**TASK ITEM:** Among the entries below, find the lines holding "SLAB" and copy them.

^^^^^^^^

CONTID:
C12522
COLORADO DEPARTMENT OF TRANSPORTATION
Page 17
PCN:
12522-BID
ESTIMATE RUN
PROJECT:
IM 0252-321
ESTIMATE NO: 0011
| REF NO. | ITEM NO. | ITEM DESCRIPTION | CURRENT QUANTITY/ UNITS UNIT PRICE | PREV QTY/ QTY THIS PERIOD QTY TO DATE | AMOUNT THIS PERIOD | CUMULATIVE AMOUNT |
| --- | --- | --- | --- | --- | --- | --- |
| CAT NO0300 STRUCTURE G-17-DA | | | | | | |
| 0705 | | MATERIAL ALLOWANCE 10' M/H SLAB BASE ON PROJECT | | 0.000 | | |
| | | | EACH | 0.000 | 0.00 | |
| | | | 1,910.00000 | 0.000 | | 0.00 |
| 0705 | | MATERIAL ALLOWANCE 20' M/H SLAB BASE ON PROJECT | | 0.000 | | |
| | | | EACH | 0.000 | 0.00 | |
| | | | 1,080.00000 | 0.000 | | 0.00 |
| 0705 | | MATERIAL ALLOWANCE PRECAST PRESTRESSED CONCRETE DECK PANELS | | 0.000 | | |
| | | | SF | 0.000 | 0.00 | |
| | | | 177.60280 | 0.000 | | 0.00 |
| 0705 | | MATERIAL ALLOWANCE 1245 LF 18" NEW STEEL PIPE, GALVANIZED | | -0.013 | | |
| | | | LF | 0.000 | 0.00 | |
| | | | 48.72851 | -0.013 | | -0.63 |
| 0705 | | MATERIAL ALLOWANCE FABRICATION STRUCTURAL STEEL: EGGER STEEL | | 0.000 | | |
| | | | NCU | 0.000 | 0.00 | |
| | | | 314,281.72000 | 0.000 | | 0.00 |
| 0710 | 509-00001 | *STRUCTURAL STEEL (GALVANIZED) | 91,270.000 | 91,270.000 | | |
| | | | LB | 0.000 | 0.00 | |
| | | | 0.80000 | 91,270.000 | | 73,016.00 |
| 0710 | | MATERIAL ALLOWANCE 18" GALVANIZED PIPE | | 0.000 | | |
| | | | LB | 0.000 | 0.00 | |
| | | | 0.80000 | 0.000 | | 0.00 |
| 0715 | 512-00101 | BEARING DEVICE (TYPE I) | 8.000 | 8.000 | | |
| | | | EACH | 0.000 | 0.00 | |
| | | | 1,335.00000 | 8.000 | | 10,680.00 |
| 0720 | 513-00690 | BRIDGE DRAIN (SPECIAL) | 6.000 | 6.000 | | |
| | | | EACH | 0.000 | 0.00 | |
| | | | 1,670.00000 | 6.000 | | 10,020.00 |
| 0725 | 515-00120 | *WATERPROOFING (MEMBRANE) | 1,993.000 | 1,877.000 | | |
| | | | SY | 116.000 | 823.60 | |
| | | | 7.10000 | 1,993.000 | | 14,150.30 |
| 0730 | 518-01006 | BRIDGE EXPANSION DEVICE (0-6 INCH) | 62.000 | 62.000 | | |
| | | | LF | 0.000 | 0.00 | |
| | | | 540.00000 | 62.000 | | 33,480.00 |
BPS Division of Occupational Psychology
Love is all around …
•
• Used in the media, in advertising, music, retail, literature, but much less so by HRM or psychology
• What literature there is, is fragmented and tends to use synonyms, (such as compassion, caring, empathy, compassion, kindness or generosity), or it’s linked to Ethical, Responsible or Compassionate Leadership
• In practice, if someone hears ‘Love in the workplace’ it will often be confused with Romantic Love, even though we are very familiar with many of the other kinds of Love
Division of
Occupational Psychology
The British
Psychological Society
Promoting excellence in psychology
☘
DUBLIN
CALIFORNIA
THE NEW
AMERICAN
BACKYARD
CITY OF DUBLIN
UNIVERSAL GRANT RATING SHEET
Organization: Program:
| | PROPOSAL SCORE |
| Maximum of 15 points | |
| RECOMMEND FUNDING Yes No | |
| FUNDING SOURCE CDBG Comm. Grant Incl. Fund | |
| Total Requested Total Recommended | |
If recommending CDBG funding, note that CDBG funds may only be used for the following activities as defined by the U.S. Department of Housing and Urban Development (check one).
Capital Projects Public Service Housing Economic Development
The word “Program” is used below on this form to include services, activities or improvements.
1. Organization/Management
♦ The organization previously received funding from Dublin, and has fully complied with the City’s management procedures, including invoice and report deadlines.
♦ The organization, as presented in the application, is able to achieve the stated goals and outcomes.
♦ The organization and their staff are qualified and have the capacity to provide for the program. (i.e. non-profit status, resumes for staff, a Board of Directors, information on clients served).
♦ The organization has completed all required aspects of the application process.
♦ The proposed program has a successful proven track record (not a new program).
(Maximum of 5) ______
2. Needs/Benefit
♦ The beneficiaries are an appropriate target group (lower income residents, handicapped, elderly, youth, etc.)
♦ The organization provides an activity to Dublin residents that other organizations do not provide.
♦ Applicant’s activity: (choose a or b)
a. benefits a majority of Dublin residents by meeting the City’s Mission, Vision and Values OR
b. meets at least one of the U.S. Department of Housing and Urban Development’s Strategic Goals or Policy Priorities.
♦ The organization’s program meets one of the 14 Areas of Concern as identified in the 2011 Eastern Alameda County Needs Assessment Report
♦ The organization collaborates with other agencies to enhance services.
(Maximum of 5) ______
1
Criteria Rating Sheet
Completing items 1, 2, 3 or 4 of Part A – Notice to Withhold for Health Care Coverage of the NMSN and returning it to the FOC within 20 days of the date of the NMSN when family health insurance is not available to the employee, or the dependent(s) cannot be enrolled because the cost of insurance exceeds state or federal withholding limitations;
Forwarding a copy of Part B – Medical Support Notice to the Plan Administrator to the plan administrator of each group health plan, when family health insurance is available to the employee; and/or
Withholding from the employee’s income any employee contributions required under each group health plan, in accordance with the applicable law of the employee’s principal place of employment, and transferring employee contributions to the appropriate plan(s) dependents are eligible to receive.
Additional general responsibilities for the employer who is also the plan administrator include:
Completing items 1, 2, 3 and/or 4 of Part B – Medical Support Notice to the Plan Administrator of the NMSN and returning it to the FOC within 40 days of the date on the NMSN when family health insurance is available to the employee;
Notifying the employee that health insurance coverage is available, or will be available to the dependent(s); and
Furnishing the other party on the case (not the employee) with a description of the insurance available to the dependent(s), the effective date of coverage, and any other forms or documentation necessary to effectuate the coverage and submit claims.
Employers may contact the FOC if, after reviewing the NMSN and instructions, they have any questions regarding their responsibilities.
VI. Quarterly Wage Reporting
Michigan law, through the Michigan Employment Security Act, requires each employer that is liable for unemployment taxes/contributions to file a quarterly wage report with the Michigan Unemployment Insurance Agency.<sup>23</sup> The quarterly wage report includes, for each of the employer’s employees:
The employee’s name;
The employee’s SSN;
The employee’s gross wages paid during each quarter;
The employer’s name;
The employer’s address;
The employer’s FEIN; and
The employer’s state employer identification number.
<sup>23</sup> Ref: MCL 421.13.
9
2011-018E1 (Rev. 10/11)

^^^^^^^^

**SOLUTION BELOW:**
| 0705 | | MATERIAL ALLOWANCE 10' M/H SLAB BASE ON PROJECT | | 0.000 | | |
| 0705 | | MATERIAL ALLOWANCE 20' M/H SLAB BASE ON PROJECT | | 0.000 | | |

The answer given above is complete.